Achmed smiled sourly. “I had no idea you were such an expert on demons and their range of possession, Rhapsody. Let’s hope your knowledge is more accurate than those arrows will be.” The two Bolg stepped into the shadows that had swallowed the cobbled alleys,
checking the direction of the wind before heading up the streets to the center of the city, where the basilica stood, waiting for them in the night.
“Why? What’s wrong with my arrows?” Rhapsody hurried to catch up, but her friends did not answer; they were as silent as the darkness into which they had melted.
66
When they reached the northern side of the basilica where the sexton routinely dumped the rubbish for the ashman, Rhapsody reached out and grabbed Grunthor by the elbow.
“There’s something I have to tell you, Grunthor.”

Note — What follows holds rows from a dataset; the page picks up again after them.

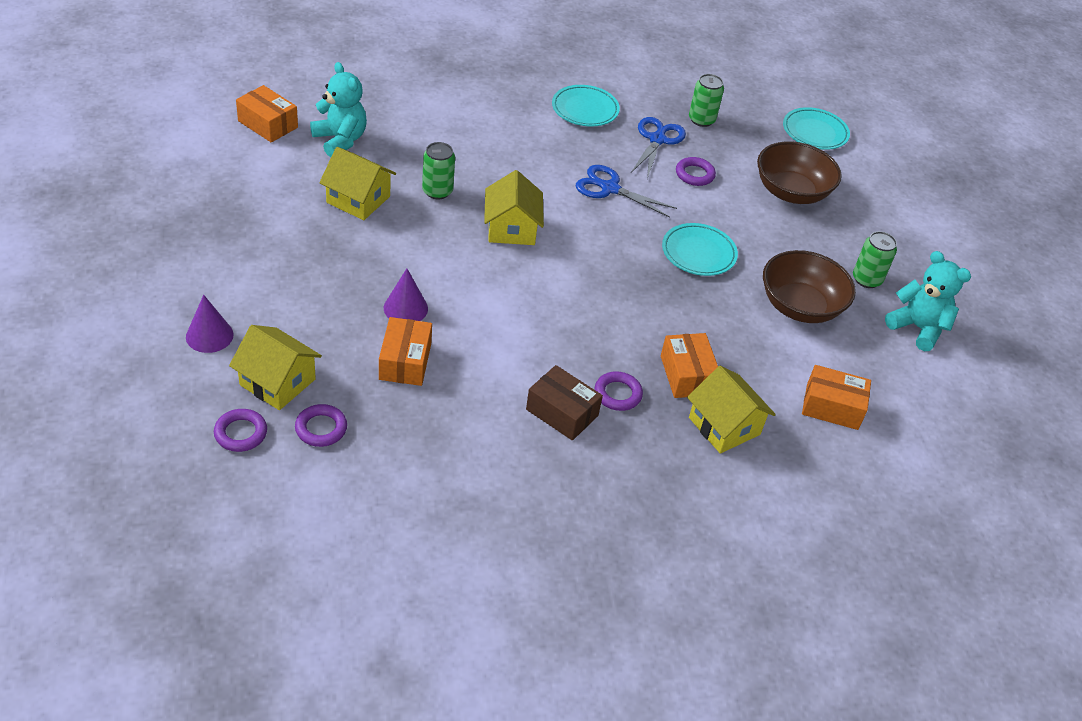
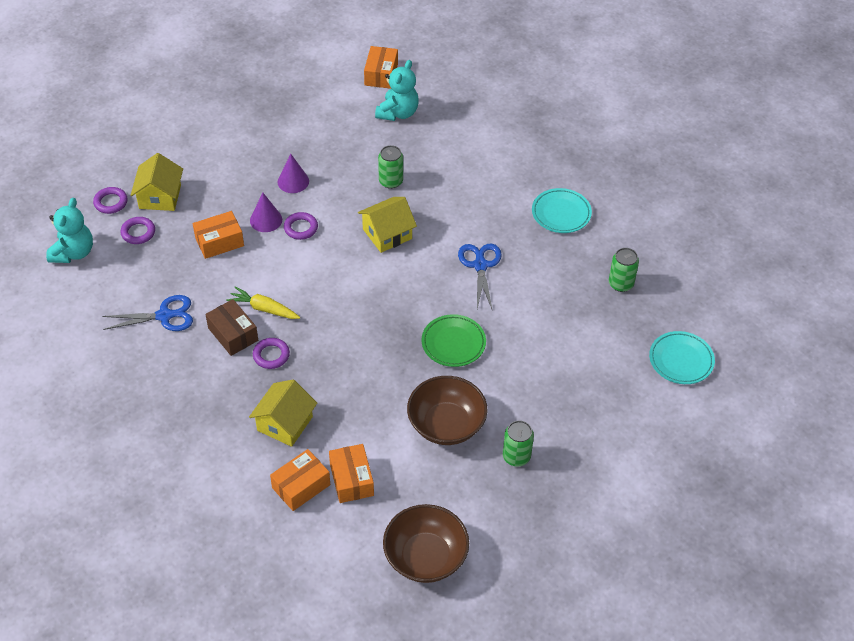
camera: 65 degrees right, 5 degrees up
purple cone [186,295,233,353] -> purple cone moved to [277,154,309,193]
yellow house [319,147,396,220] -> none
brown box [526,365,603,441] -> brown box turned 45 degrees counterclockwise [206,299,258,356]
blue scissors [631,117,686,179] -> blue scissors moved to [102,295,193,331]
orange box [661,333,718,398] -> orange box moved to [270,449,330,511]
turquoise plate [662,223,738,276] -> green plate [421,314,486,367]
purple ring [676,157,716,186] -> purple ring moved to [284,212,318,240]
brown bowl [757,141,842,204] -> brown bowl moved to [383,504,469,583]
turquoise teddy bear [885,251,971,351] -> turquoise teddy bear moved to [46,198,93,263]
none -> yellow carrot [226,286,300,319]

The Sergeant looked down into the diminutive face and smiled broadly. He could tell what she was going to say by the look in her eyes; Rhapsody was as transparent to him as Canderian crystal.
“Nope,” he said gruffly, pulling his arm away. “Ya ’ad your chance; it’ll ’ave to wait till afterwards.”

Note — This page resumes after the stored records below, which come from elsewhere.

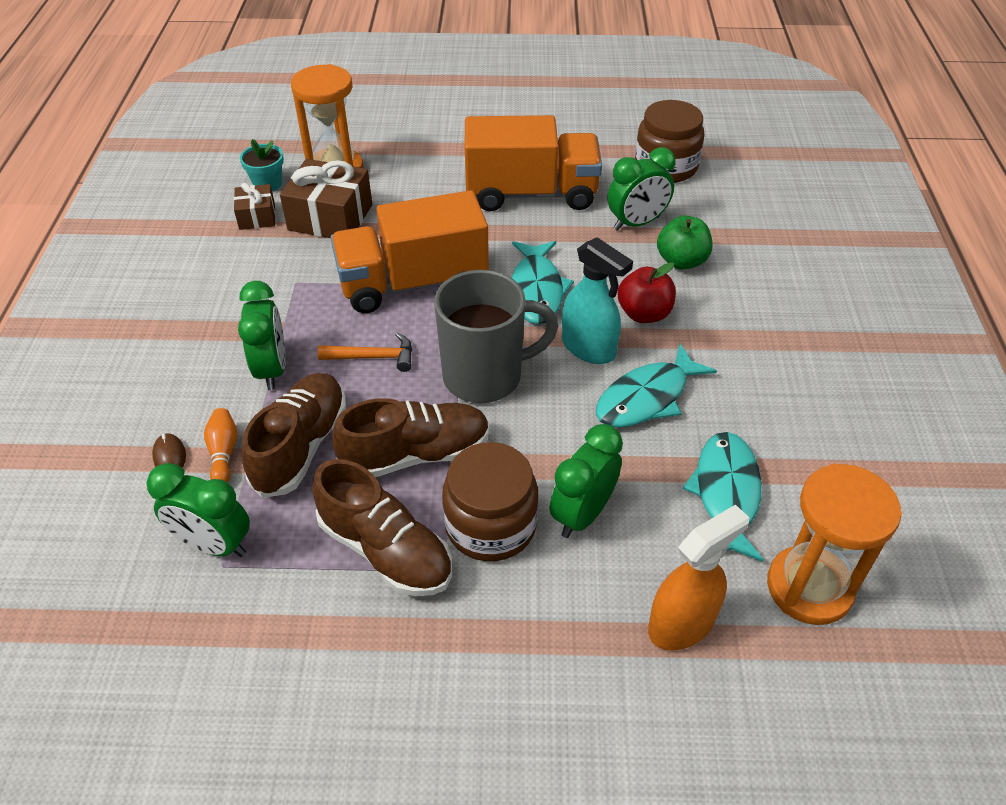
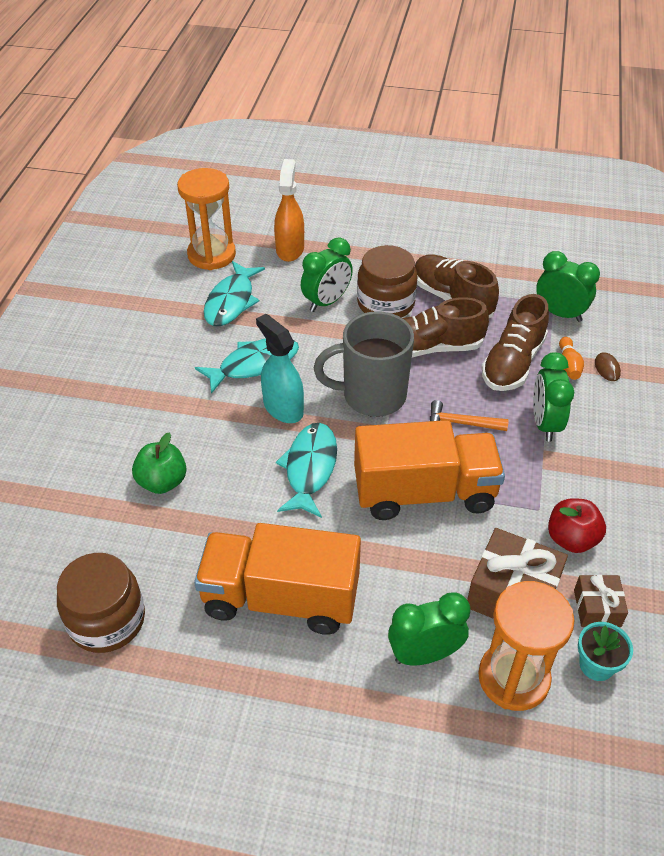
camera: 170 degrees left, 0 degrees up
green clock [608,147,676,231] -> green clock moved to [388,592,470,665]
red apple [617,262,676,323] -> red apple moved to [548,498,606,553]
orange spray bottle [648,504,749,651] -> orange spray bottle turned 120 degrees clockwise [274,159,304,262]

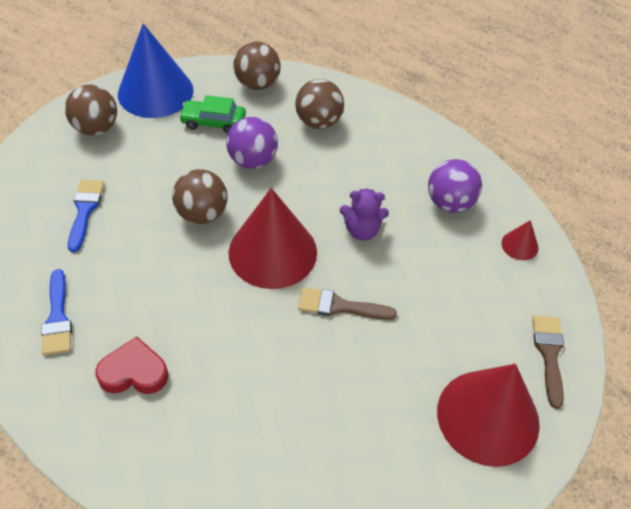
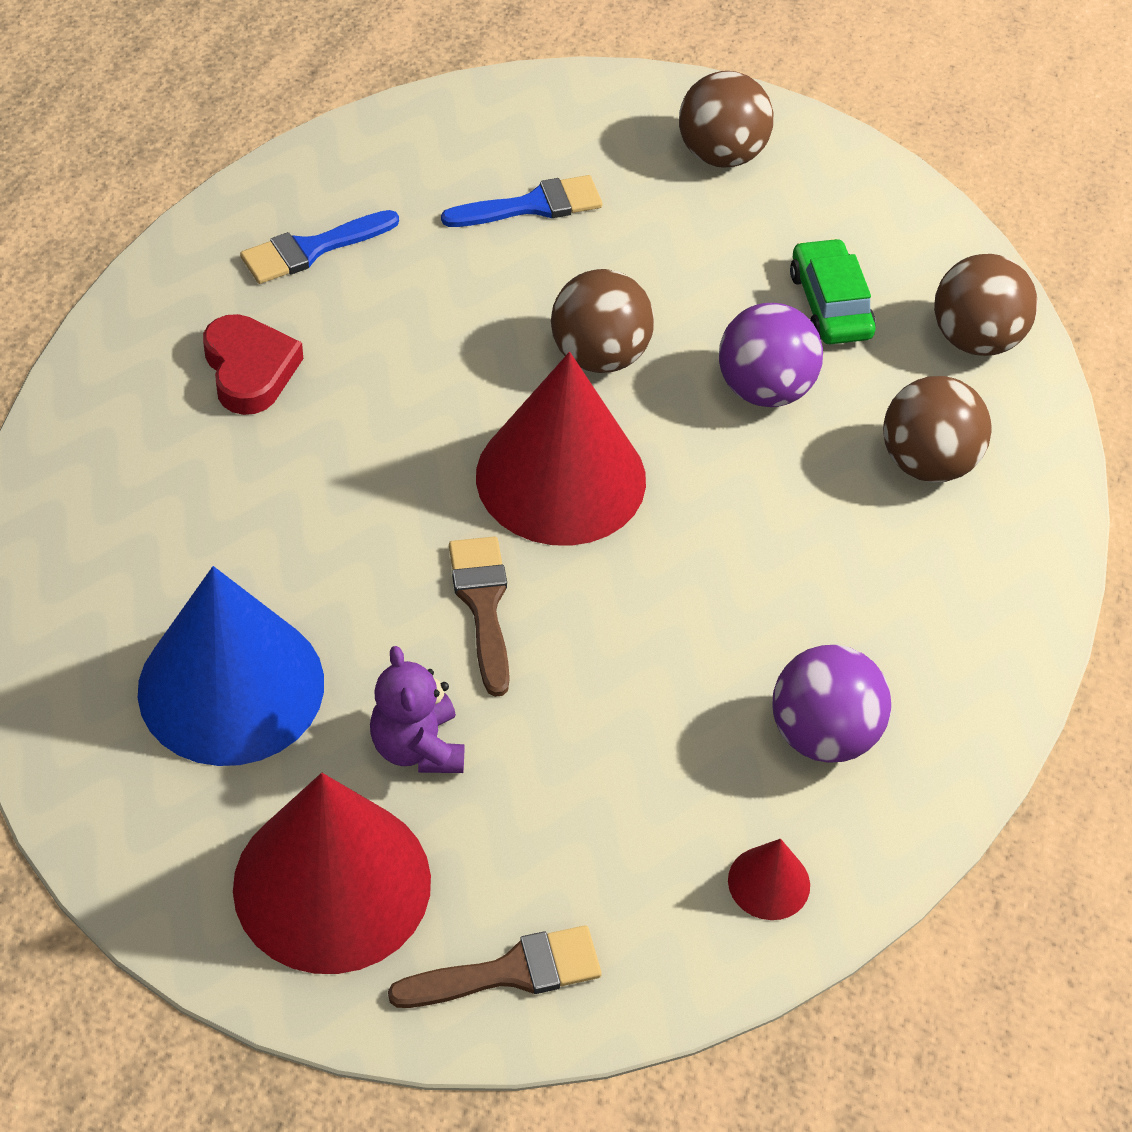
camera: 70 degrees right, 0 degrees up
blue cone [118,23,193,118] -> blue cone moved to [138,566,324,766]
purple teddy bear [340,188,389,241] -> purple teddy bear moved to [370,646,465,773]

“It can’t,” she said anxiously. “It’s important, Grunthor.”
He smirked. “Oi guess you’ll just have to live through this, then, and tell me when we’re done, eh, miss?” He ignored her tug on his sleeve and walked away, pausing long enough next to Achmed to allow a look to pass between them. As always, their communication transcended the spoken word. Then he strode away into the shadows that surrounded the pile of sand and ashes.
Rhapsody stared after him in dismay. For a moment she could pick him out, standing in front of the enormous mound of waste from the fires of the basilica. Then she was no longer sure she could discern in the dark what was earth and what was Grunthor. She blinked, and any vestige of differentiation was lost. He had blended into the dirt and ash as easily as he had into the darkness a moment before.